Media docena de robos y un par de mentiras

Eder. Óleo de Irene Gracia

Javier Fernández de Castro

Mercedes Abad

Alfaguara

 

La base que fundamenta la estructura de esta amena serie de relatos reunidos bajo el título de Media docena de robos y un par de mentiras es la transgresión de la propiedad intelectual. Curiosamente, el tema de la originalidad y la autoría, es decir, los derechos inalienables de autor, es una cuestión que preocupa mucho en la antes llamada República de las letras.  No voy a entrar ahora en el gigantesco tinglado que hay montado al respecto y que va desde los derechos de reproducción en internet hasta la versión libresca del top manta. La cuestión es muy compleja y, además, esa batalla se libra a un nivel que no tiene nada que ver con la clase de robos que se cometen en esta media docena de robos firmados por Mercedes Abad.  Aquí la cosa está en la línea de esas periódicas noticias y referidas a un oscuro escritor de provincias que acude a los tribunales con la pretensión de crucificar al autor de campanillas que le ha plagiado su obra.  También nos movemos aquí  en la órbita de esos escritores en ciernes que antes incluso de sentarse a escribir corren a la oficina de la propiedad intelectual para inscribir al menos el título, por no hablar de quienes, una vez terminada la obra, renuncian a mandarla a un premio  por temor de verla publicada un día bajo la rúbrica de una estrella de las letras patrias. Es decir, que muchas veces se trata de autores  domingueros, o casi.

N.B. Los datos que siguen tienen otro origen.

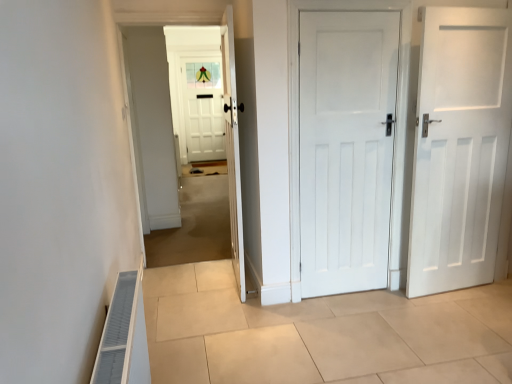
Find the location of a particular element. The image size is (512, 384). free space that is to the left of white matte door at right, arranged as the first door when viewed from the right is located at coordinates (409, 307).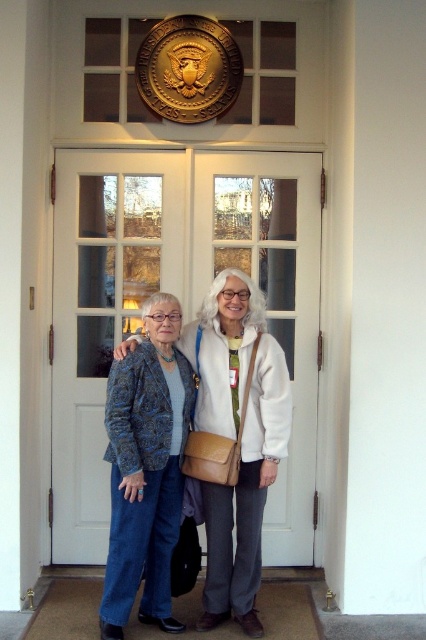
You are a photographer setting up for a group photo. You need to ensure that the white glossy door at center is fully visible in the frame. Given that the matte blue jacket at center is currently blocking part of the door, can you determine if adjusting the camera angle to the left will help capture the entire door?

The white glossy door at center is wider than the matte blue jacket at center. By adjusting the camera angle to the left, you can shift the frame to include more of the door while moving the matte blue jacket at center slightly out of the frame, ensuring the entire door is visible.

You are a photographer setting up for a group photo. You need to ensure that the white glossy door at center and the blue textured blazer at lower left are both visible in the frame. Given their sizes, which object should you prioritize positioning closer to the camera to maintain their visibility?

The blue textured blazer at lower left should be positioned closer to the camera since the white glossy door at center is larger and will remain visible even if slightly farther away.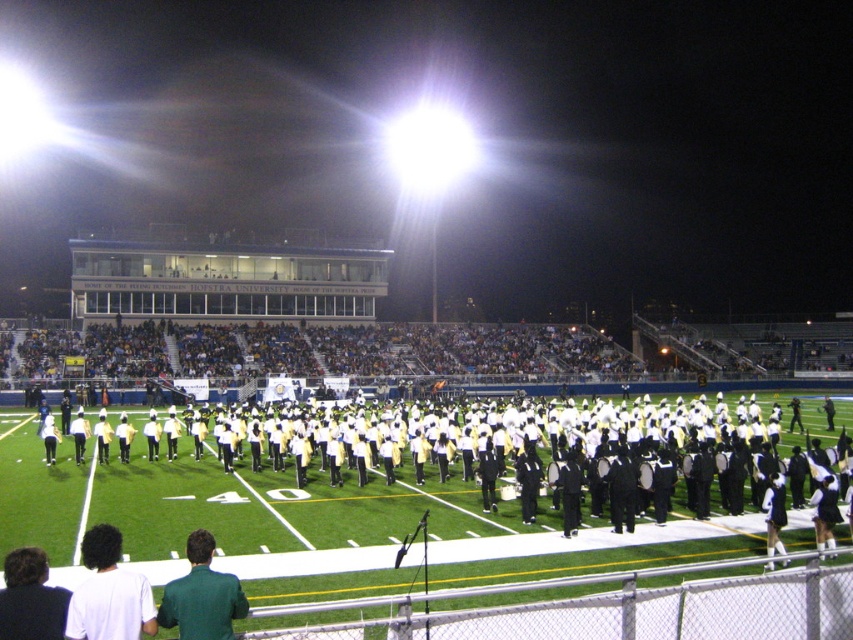
From the picture: Who is shorter, white matte shirt at lower left or green matte shirt at lower center?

                Obviamente, y a pesar de que en conjunto se trata de un océano de paranoias inútiles y propias de "creadores" escasamente profesionales,  es bien conocida la figura del plagiador profesional, un tipo (o tipa, pues también las hay) que una vez desenmascarado(a)s aluden vagamente a la existencia de "archivos olvidados" en la memoria del orden ador. Aunque también se les ha visto reivindicar el derecho a la "inspiración" en los escritos ajenos y al derecho a "citar" a sus inspiradores. Con ser pocos, los casos de plagio son tan jaleados y morbosamente seguidos en los medios que parece que sean una práctica habitual. Y que tal vez lo sea, pero con una precisión: antes o después, todo maestro honrado le susurra a la oreja a su discípulo predilecto una máxima que él a su vez le susurrará a su propio discípulo aventajado. Y que dice así: "Tú copia bien y no mires a quién". Y la clave está en el "bien" y no en la acción de copiar. Al fin y al cabo, después de dos mil años y pico de cultura narrativa, o cuatro mil y pico si contamos  las culturas orientales, pretender que un escritor diga todo el rato lo que nadie había dicho hasta ahora es demencial.  Y bromas aparte, quien no aprende a copiar bien acaba arrastrando su pecado toda la vida como una penitencia, y si  no que se lo digan a Dino Buzzati, feliz autor de esa excelente novela que es  El diesierto de los tártaros, pero que incluso después de muerto sigue aplastado por el gran pecado de no haber sabido ir un poco más allá de su modelo, Franz Kafka.  Claro que, bien pensado, menudo enemigo se buscó el pobre Dino.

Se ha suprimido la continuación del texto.